The vehicle is believed to have been a 1999 Suzuki four-wheel-drive bought from Citifleet's vehicle fleet, although other details - including what year he bought it and what he paid - are not known.
News of Mr Thompson's purchase emerged after he on Monday became the second council manager to resign, following last week's announcement Tony Avery was also quitting.
A Deloitte investigation has found the alleged fraud went undetected for more than a decade, while 152 council vehicles were sold and more than $1.5 million in proceeds pocketed.
Mr Thompson, as the council's regulatory services group manager, was directly responsible for overseeing Citifleet and its team leader, Brent Bachop, who died suddenly on May 21.
Mr Thompson has not responded to ODT questions this week about his car purchase, or his resignation. Council chief executive Dr Sue Bidrose would also not be drawn on details of the vehicle purchase.
''The DCC has agreed to a police request not to publicly comment on any details in the Deloitte report, including details of vehicle purchases,'' she said.
She would only reiterate Deloitte did not find Mr Thompson ''was involved with, or was implicated in, any alleged fraud''.
The ODT understands - unlike Mr Avery - Mr Thompson was among five council staff involved in employment processes following the discovery of the fraud.
It is not known whether Mr Thompson's car purchase played any part in his resignation.
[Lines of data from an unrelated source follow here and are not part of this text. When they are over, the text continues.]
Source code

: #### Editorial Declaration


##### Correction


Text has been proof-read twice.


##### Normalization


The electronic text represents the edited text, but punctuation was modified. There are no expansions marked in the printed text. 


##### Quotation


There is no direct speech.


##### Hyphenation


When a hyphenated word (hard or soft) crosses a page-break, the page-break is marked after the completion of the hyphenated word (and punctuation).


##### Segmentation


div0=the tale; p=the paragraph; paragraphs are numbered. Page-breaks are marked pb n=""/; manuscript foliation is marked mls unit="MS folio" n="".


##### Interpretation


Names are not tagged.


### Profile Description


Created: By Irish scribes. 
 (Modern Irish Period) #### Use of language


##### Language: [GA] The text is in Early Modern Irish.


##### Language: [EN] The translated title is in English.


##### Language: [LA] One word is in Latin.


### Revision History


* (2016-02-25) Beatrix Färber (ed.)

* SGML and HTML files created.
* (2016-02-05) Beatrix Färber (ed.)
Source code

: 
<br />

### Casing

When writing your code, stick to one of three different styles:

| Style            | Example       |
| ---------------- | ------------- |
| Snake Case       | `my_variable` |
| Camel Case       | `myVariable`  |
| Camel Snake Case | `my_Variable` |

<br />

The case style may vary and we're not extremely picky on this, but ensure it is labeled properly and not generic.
The council has so far declined to release the names of all buyers of Citifleet vehicles, but the ODT has confirmed former council manager Grant Strang and former city councillor Maurice Prendergast also purchased vehicles.
Both men said they had followed proper processes at the time, while Cupid Shop owner Carl Lapham, who this week identified himself as the buyer of two Citifleet vehicles, also insisted he had done nothing wrong.
The findings of Deloitte's three-month investigation have been referred to police for further investigation.